While melting ice caps may be sending tremors down the spines of cities built on the edge of land around the globe, hungry oil and gas companies are eyeing newly exposed shorelines in Greenland and Siberia that had long been off limits to exploration due to all that ice. Antarctica's mineral-rich Peninsula may soon join that list as its ice sloughs off too.

Infrastructure repair-roads, bridges, tunnels, etc-could be a boom business as superstorms, floods and fires grow. The U.N. estimates that by 2030 we'll be spending more than $130 billion a year (sounds low to me) on repairs and upkeep.

Whether such investments are cynical or smart is up to those holding the (money) bags.

The giant, Massachusetts-based defense contractor Raytheon represents a different kind of industry that could boom as the planet heats up.  

A great Mother Jones story details the conundrum for the company that makes everything from communications systems to Tomahawk missiles. While it certainly doesn't want to be seen as promoting climate change as a growth business, it predicts its military services will grow as the planet warms.
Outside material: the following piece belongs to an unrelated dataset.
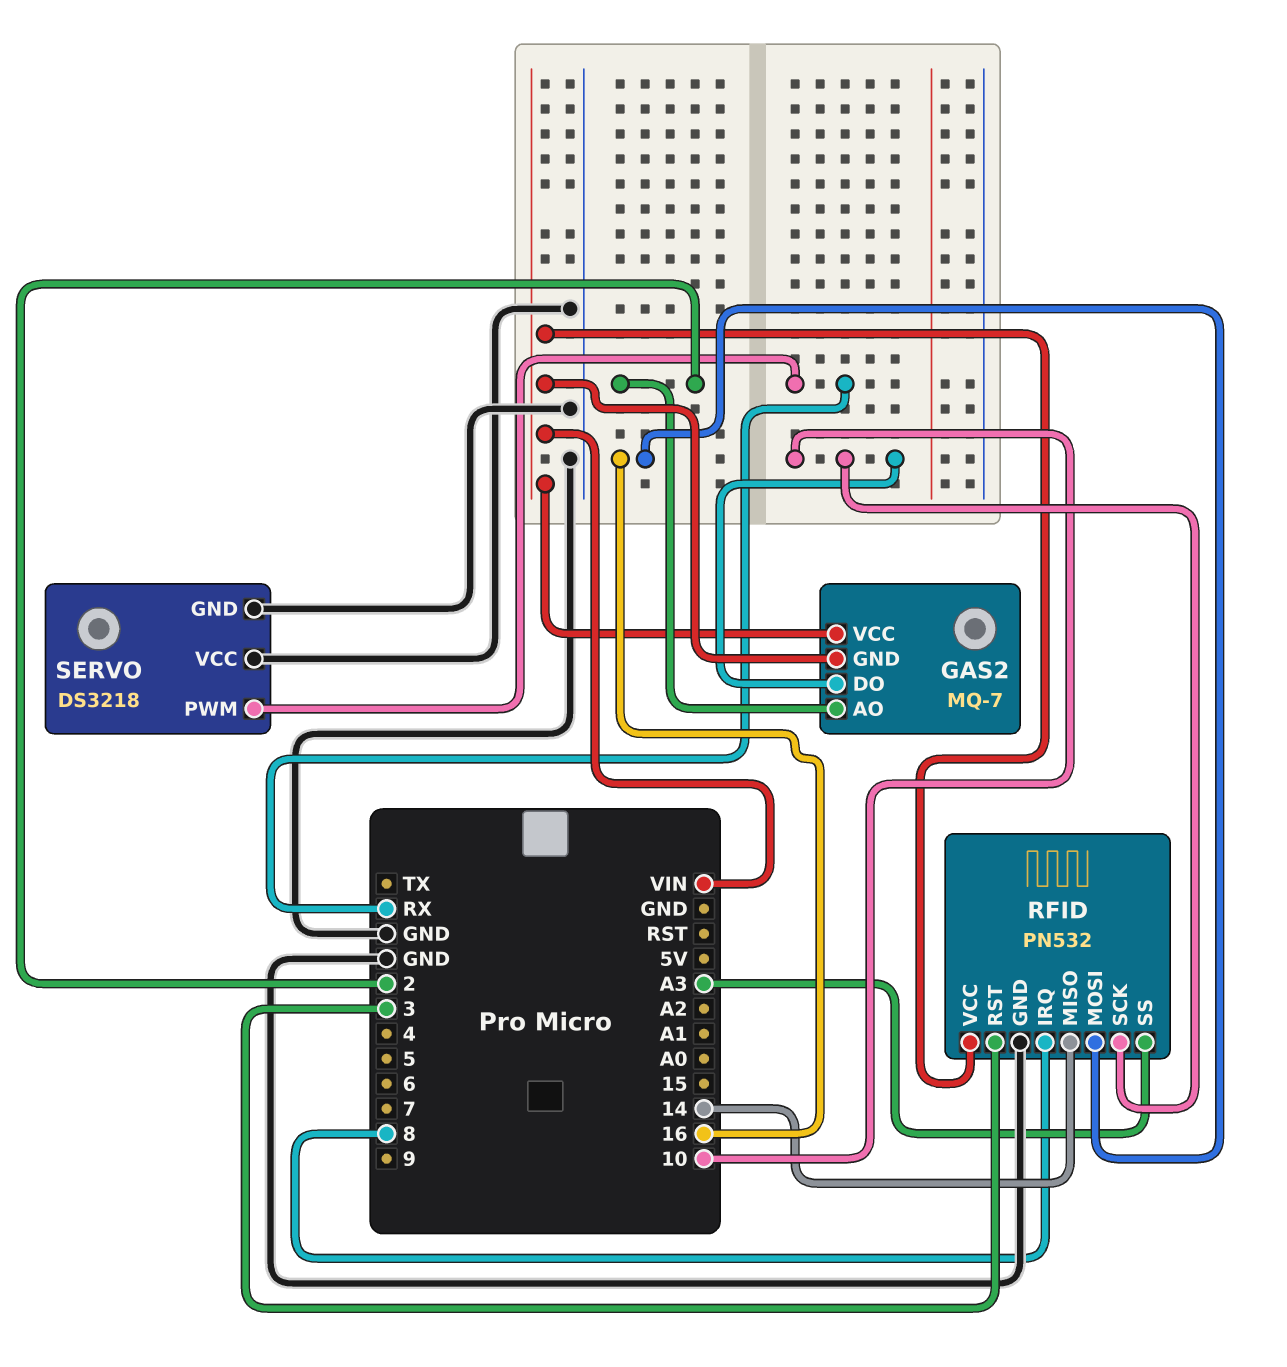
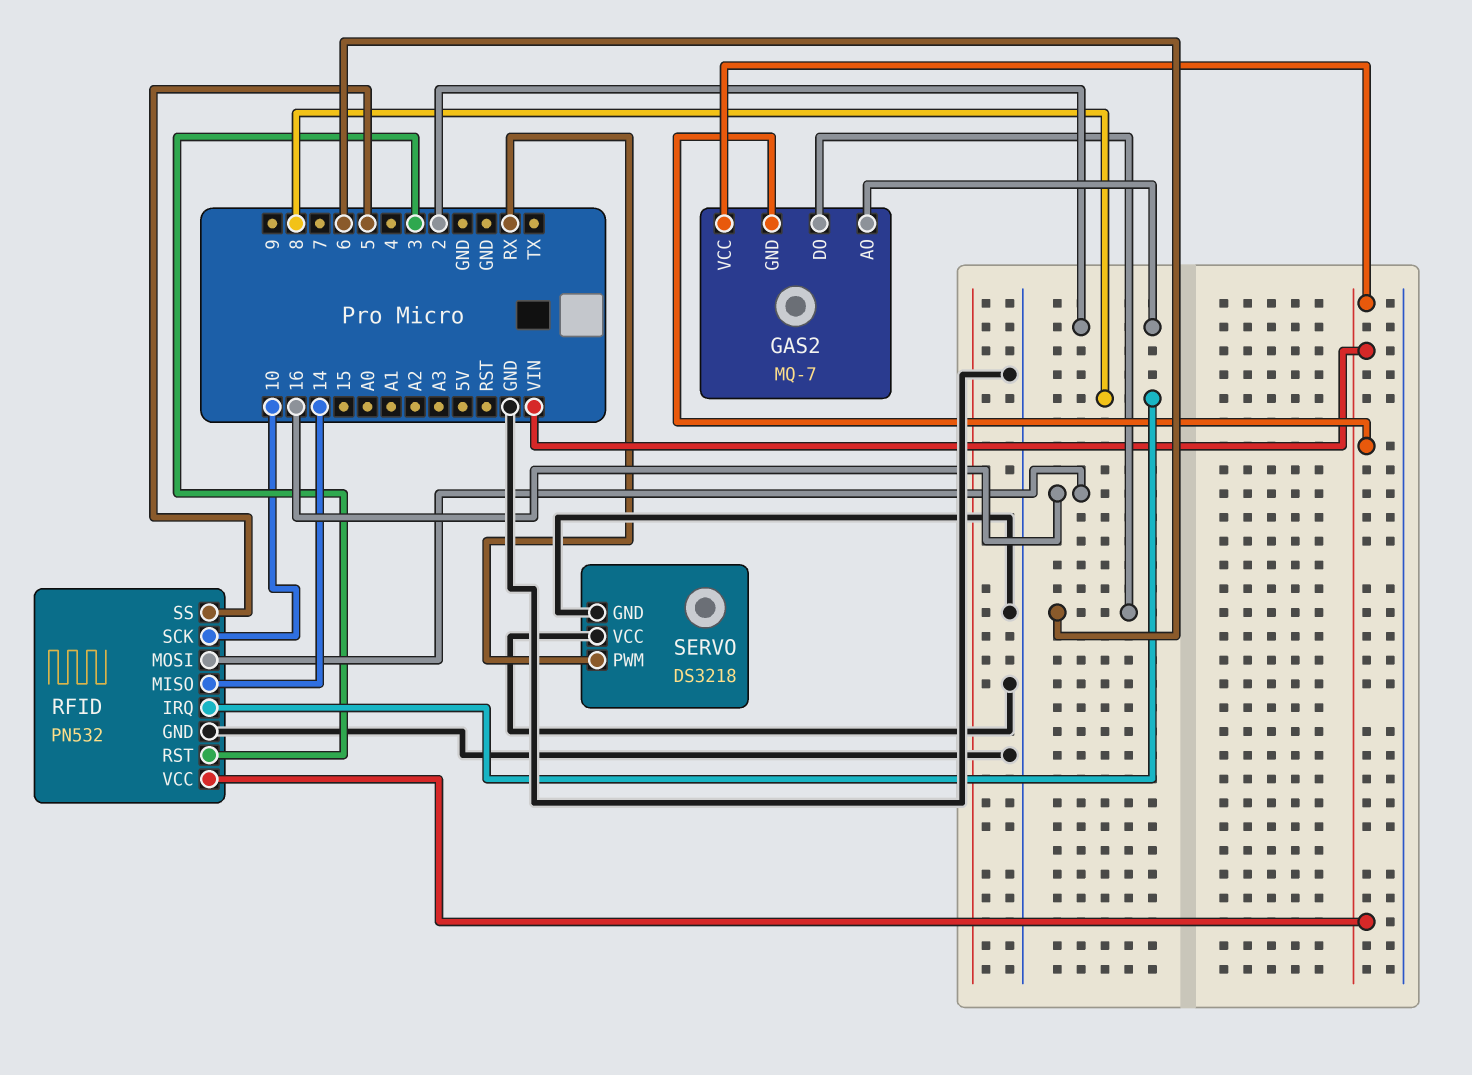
GAS2 pin DO: 10 -> 6
RFID pin SS: A3 -> 5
As we're seeing in the Mideast right now the triggers to pushing longstanding civil unrest over the edge are often climate-related. Drought wracks farms; prices of food go up; already impoverished people can no longer afford to feed families; protests ensue; other grievances pour out and blood is shed.

Any single climate event-drought, fire, flood, storm-could be enough to trigger violent conflict. A combination of more than one could spark civil war. Defense contractors like Raytheon, Boeing or Lockheed Martin pay attention to those kinds of dynamics.

If civil unrest is in the offing, in steps a company that can help governments, and private companies, arm themselves. In response to a recent query about its climate-related opportunities, Raytheon said, "expanded business opportunities are likely to arise as consumer behavior and needs change in response to climate change."

It imagined seeing a bump in demand for "military products and services as security concerns arise as results of droughts, floods and storm events that occur as a result of climate change."

The company predicted this "bump" could happen in the next 6 to 10 years.